EXERCISE PASSAGE

┌──

Is FPX the right move for chrisJ?

19:00, 15 Feb 2021

After months of finalising their revamp, FPX have officially won their very first tournament. They climbed the European ladder during Snow Sweet Snow and completely dominated their opponents. The reigning champs faced Gambit Esports in the finals with a victory after going into map three. The Chinese org has waited a long time for their time to shine and put Asia on the map in Counter-Strike: Global Offensive (CS:GO). 

Snow Sweet Snow was a great opportunity for amateur teams to fight their way through a twenty-six-day event. All four of the playoff invitees fought hard to earn a first-place finish, but FPX took home forty-grand at the end of the day. 


The regional group stage saw a lot of academy invites and qualifiers including Young Ninjas, VP. Prodigy, and Astralis Talent. VP.Prodigy struggled at the beginning of the tournament which ended in an 0-2 finish. 

Young Ninjas, on the other hand, mirrored NiP’s main roster by ruling over their opponents. They won two out of three matches before entering the regional swiss stage. 

Astralis Talent fell short compared to most of their opponents, and lost their footing which ended in a 1-2 defeat. The Young Ninjas were the only academy team to make it into the top fifteen where they lost a majority of their matches but came out with a humble thousand dollar prize.

└──

DATASET RECORDS
┌──

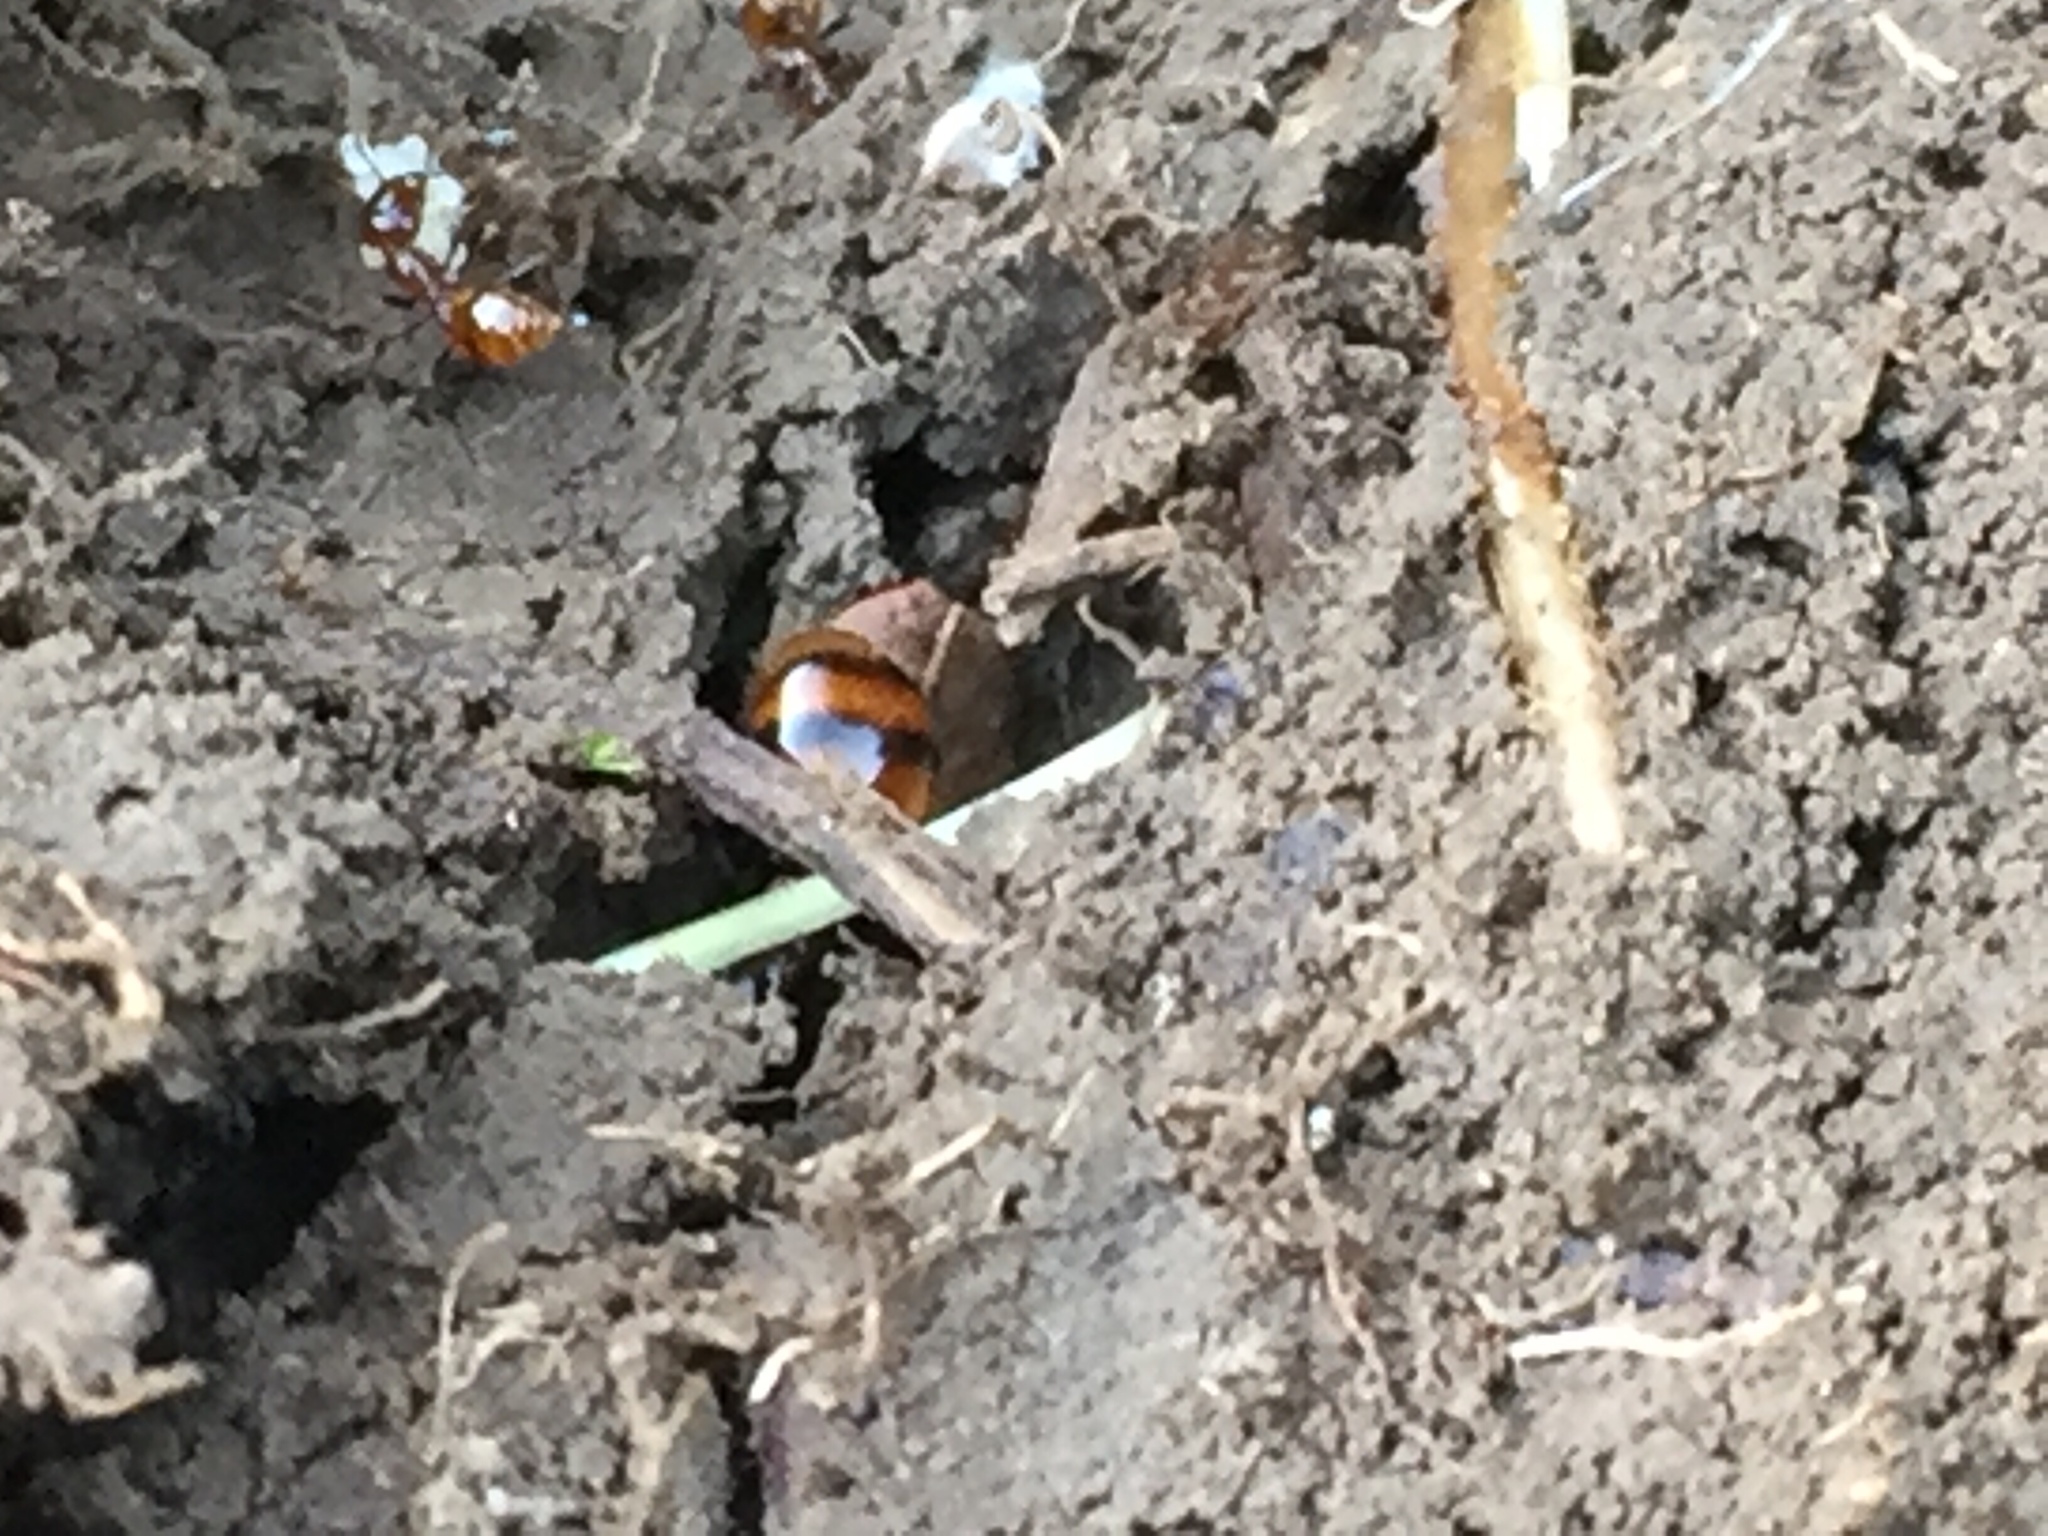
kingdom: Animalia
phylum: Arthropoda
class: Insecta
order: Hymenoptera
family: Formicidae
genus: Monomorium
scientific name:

└──
┌──

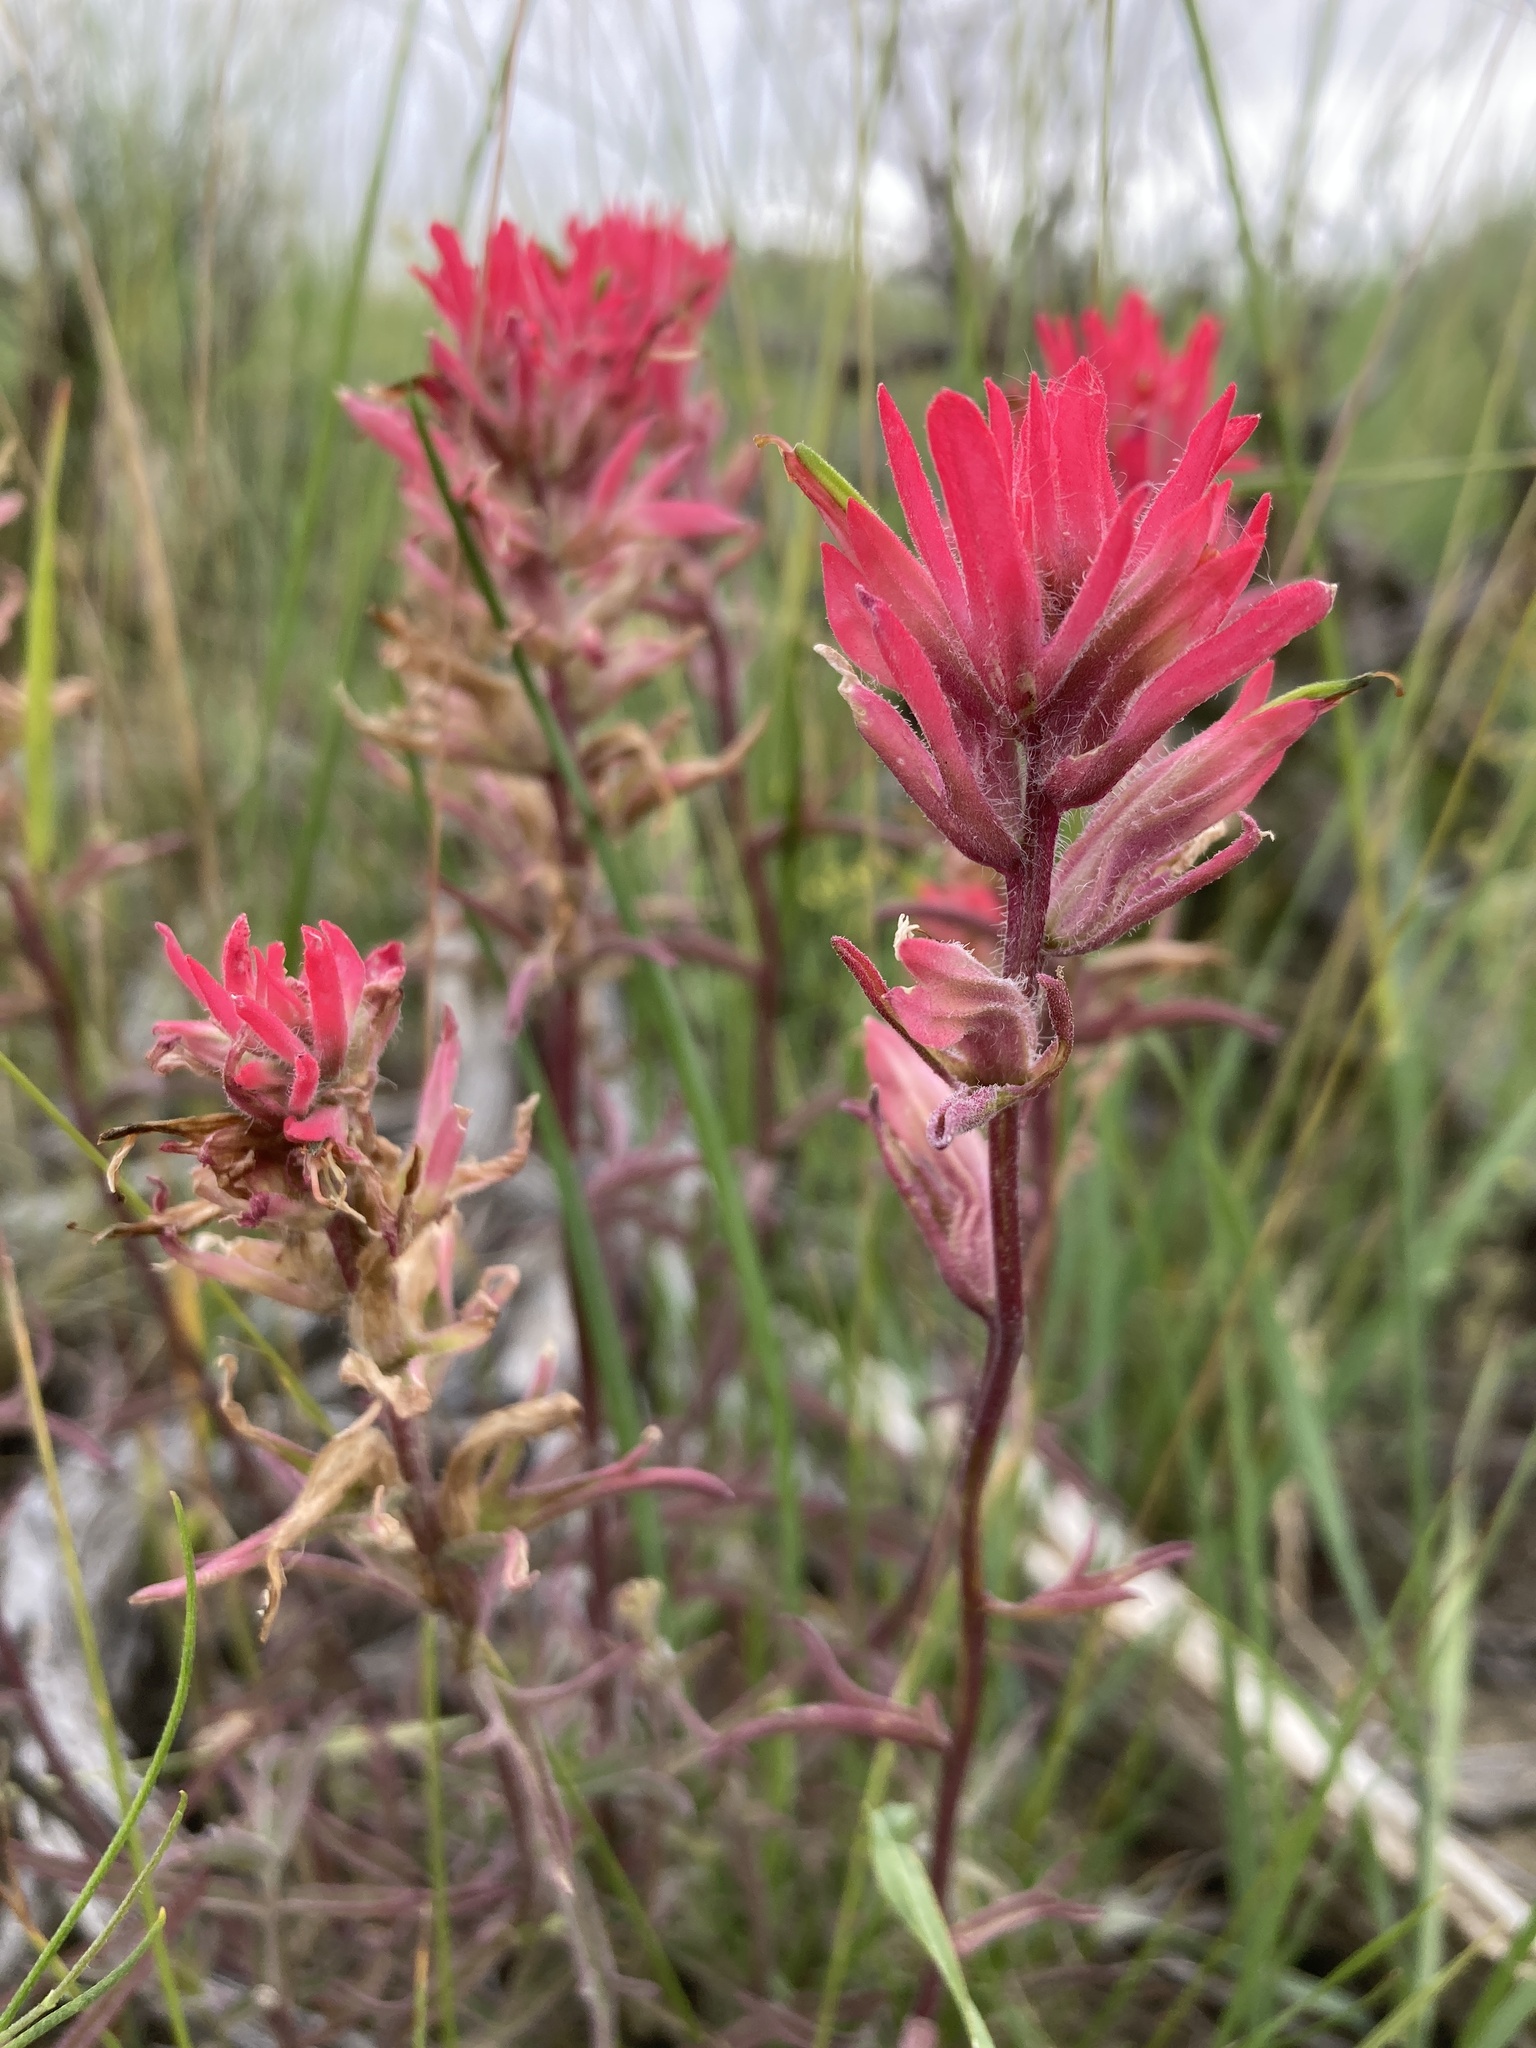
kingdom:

└──

ABOUT THIS EXERCISE
Please answer these questions about the FPX article, one line each:
(a) Which team did FPX face in the finals?
(b) How many days did Snow Sweet Snow last?
(c) What was VP.Prodigy's record in the regional group stage?

OUTPUT
(a) Gambit Esports
(b) Twenty-six days
(c) 0-2